Let’s break this down, shall we? The cost of IUI means we would have to take months off between each treatment to afford it. I cannot find a full time job to save my life (a heavy contributing factor in my depression and anxiety lately) and I’d have to take off a lot of days each month for scans, blood work, etc. There are no grants or anything to help pay for IUI’s unlike IVF because it’s the cheapest fertility treatment. The doctor will not prescribe me any fertility drugs because I don’t have any fertility issues. I have been told they’ll run invasive, painful, and expedite tests on me before they’ll move forward with an IUI. Great, keep kicking me while I’m down. It really helps.
Adoption through fostering is an option that requires 9 in person classes that range between 1 and 3 hours each class. During the day. When my husband is typically asleep because he works nights or I’m in school. Oh and the 7 online classes. All of which have to be completed before we can foster with the goal of adopting. And this doesn’t make the burning desire to be pregnant again and give birth to a living baby go away. It’s still very much there, burning so hot I feel like I’ll explode.
Out of my infertility/TTC group, it’s one other woman and I who aren’t pregnant. Out of the original ten. Everyone except one on there are stay at home wives with husbands who have great insurance that has infertility coverage. They have the time and means to focus on their physical and mental health while also pursuing fertility aids. Our insurance won’t cover anything to do with infertility, I can’t afford weekly therapy sessions, acupuncture isn’t covered, and I have to work to pay my bills. I don’t have the time or money to be part of an infertile couple. And yet, here I am.
You see fundraisers for adoption all the time (though you shouldn’t, because adoption should be far more affordable instead of a huge financial mountain) but never one for infertility treatments. Something about saying you can’t afford infertility procedures but still wanting to pursue them makes people angry. The “why can’t you just adopt” question always comes up. Well, Susan, because adoption is as time consuming and expensive as infertility treatments and I’m so stressed and depressed what I feel insane and numb all at once.
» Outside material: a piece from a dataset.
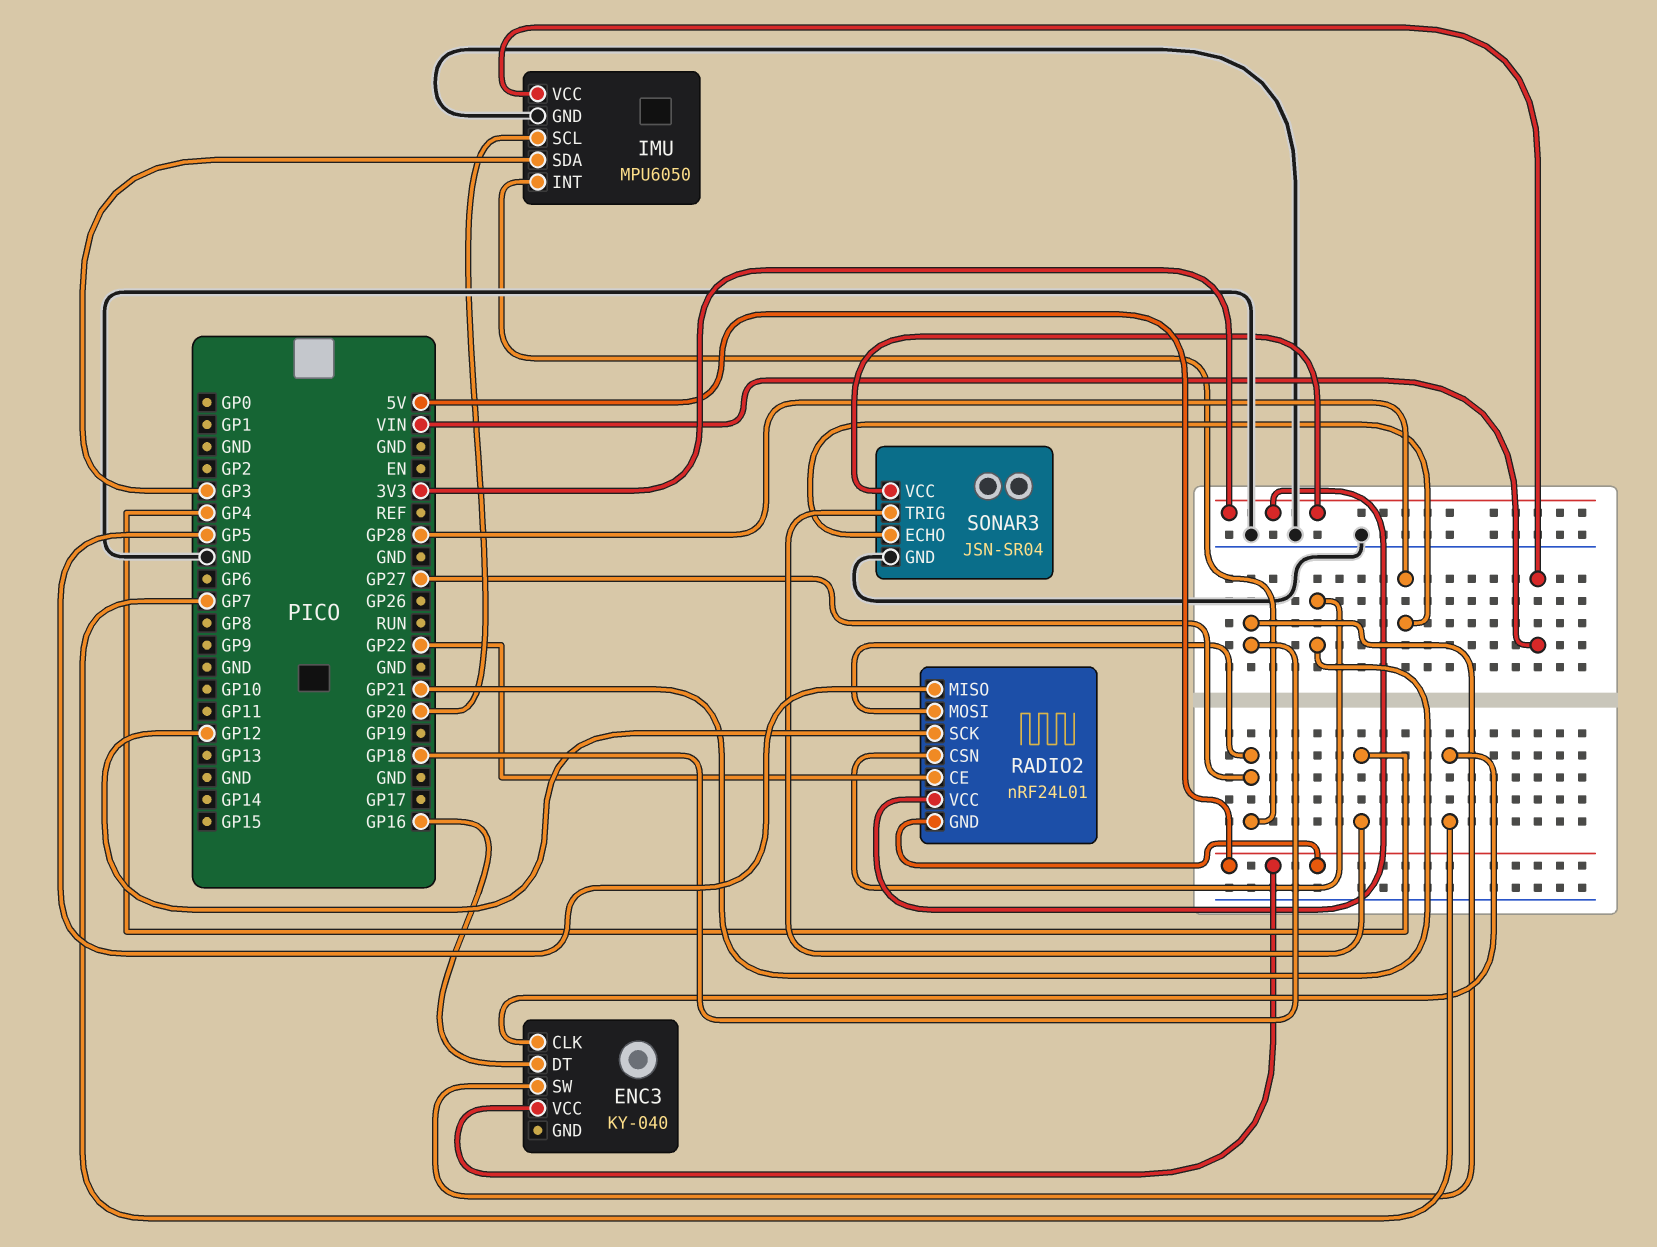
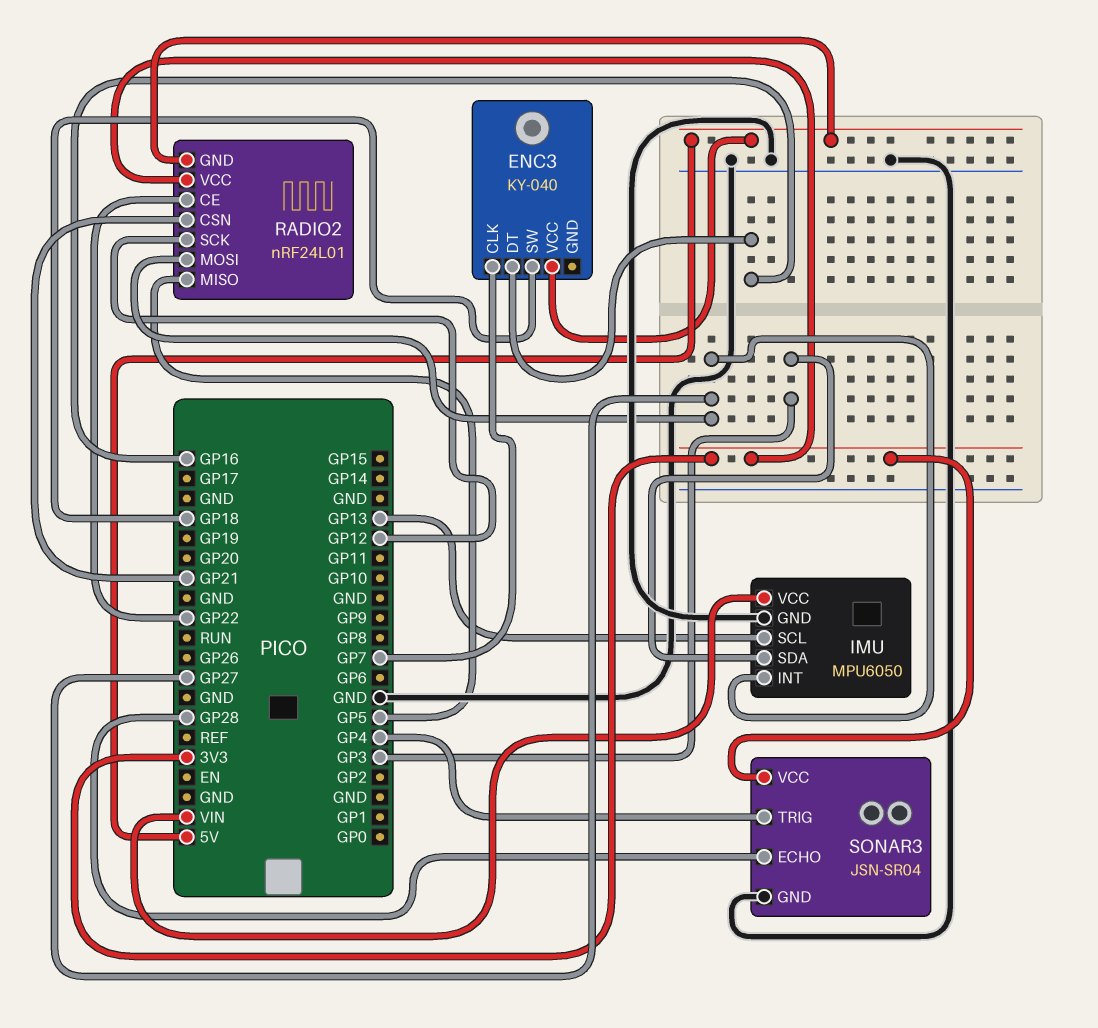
IMU pin SCL: GP20 -> GP13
The worst part though? Feeling like a barren, dried up, old woman at 28. Every time I grieve for my babies now, I also grieve for the ones I’ll never get to have. Cue the toxic positivity cult telling me I have to pray/keep hope/look on the bright side/have good vibes only. Everyone has an infertility success story, but there are just as many stories of people going bankrupt trying to get their happy ending and never getting it. I’ve taken to isolating myself just to keep pregnant women and babies away from me. I don’t go out anymore unless it’s to work or somewhere I have to go. I stay in or around my house and even avoid social media most of the time. My life now is very small compared to two years ago before we started trying for a baby. So what do you when there’s no help? When everyone is tired of you crying and being frustrated? When you feel alone even in a room full of people? I’ll make sure to tell you if I figure it out.